Fair enough, but remember that most color accurate monitors aren't about peak brightness. THey are designed to be used in near pitch black rooms where you don't need anything brighter. It also uses an older panel from some significantly higher priced OLED monitors. New QD-OLED panels will be much brighter.
That said, the screen on my Macbook Pro has spoiled me... I won't even consider OLED because in the real world with ambient light, brightness is more important to me than perfect blacks.
250 nits in SDR. 540 nits in HDR.
"Philips says that while SDR peak brightness caps at 250 nits, the screen can get as bright as 540 nits peak brightness for HDR content."
Increasing LCD nits, on the other hand, just exacerbates greyish blacks and worsens blooming and reason why Samsung is exiting the low end LCD market.
Thing is, 99% of people don't need high end, very expensive and very color accurate monitors. Myself included.
And those that do, they use way better and way more expensive monitors than this one.
I'm a developer. Don't need HDR, I won't read and write my code in HDR mode.
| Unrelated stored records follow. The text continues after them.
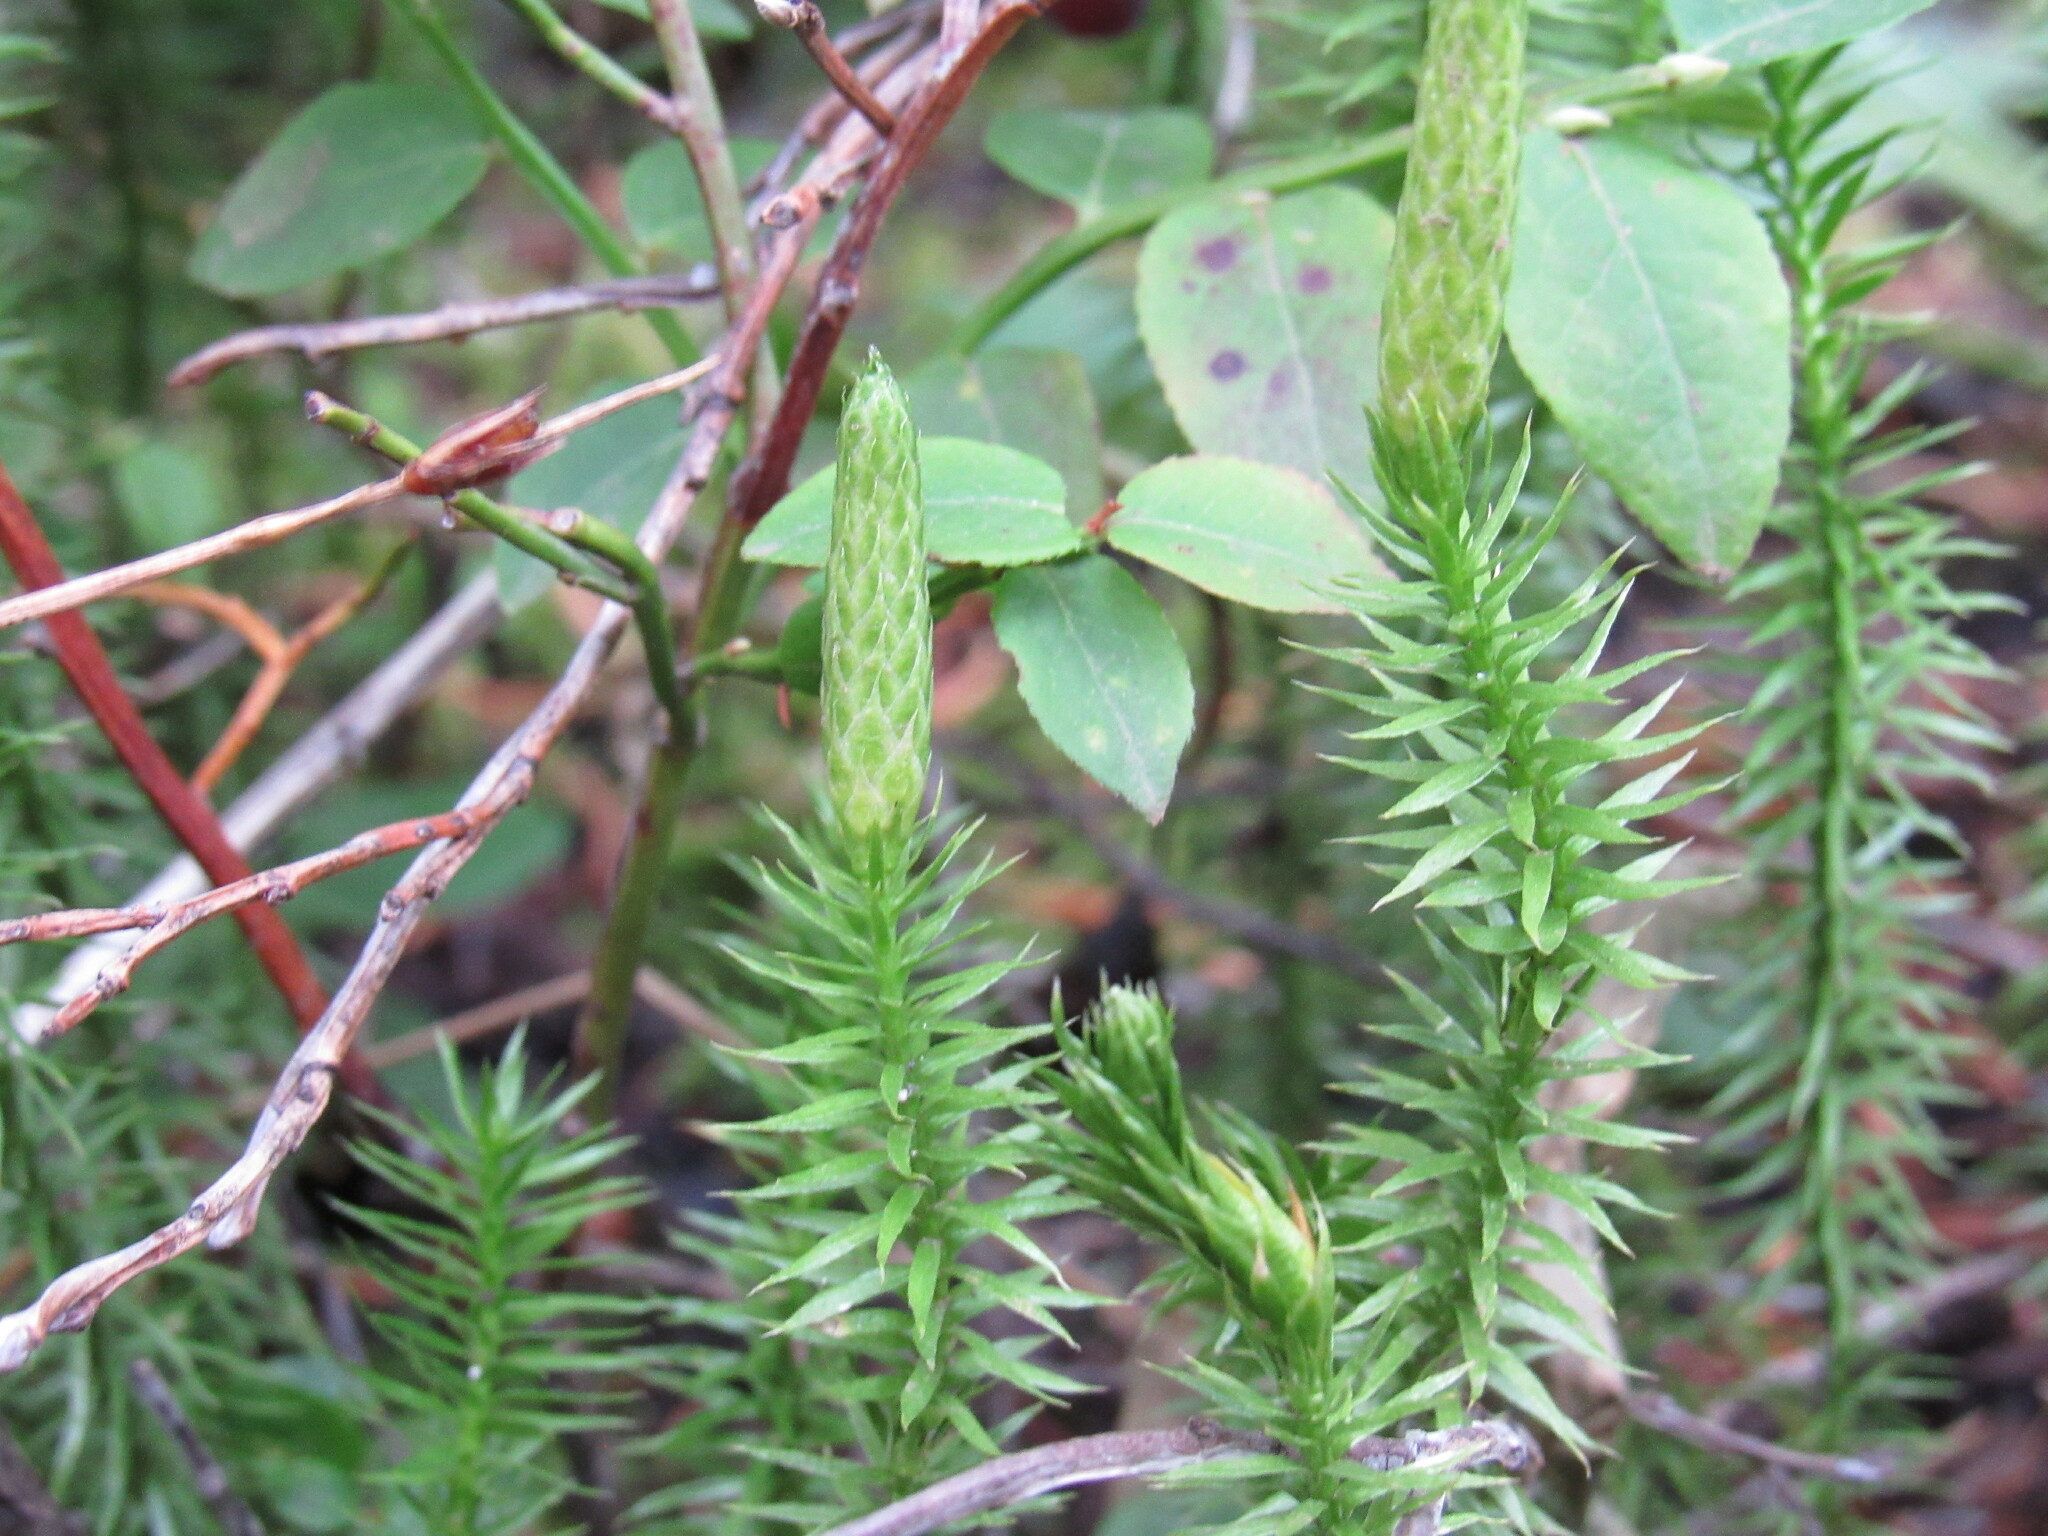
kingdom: Plantae
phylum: Tracheophyta
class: Lycopodiopsida
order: Lycopodiales
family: Lycopodiaceae
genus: Spinulum
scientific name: Spinulum annotinum
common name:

Most of people (myself obviously included) use our monitors at office, or at home. 250 nits is a joke for people like me. For example, I have Thinkpad P1 Gen4 and MBP 16 (M1). P1 uses 4K screen with really high brightness. It's great. MBP has even better and more brighter screen.
Eve 4K glossy is really great as well. And really bright.
In my office setting, I really have to use a bright screen. Not everyone is a movie editor for a big movie company.
But only time will tell if this monitor will be a success. If we see a successor, then it was good. But I wouldn't put my money on it.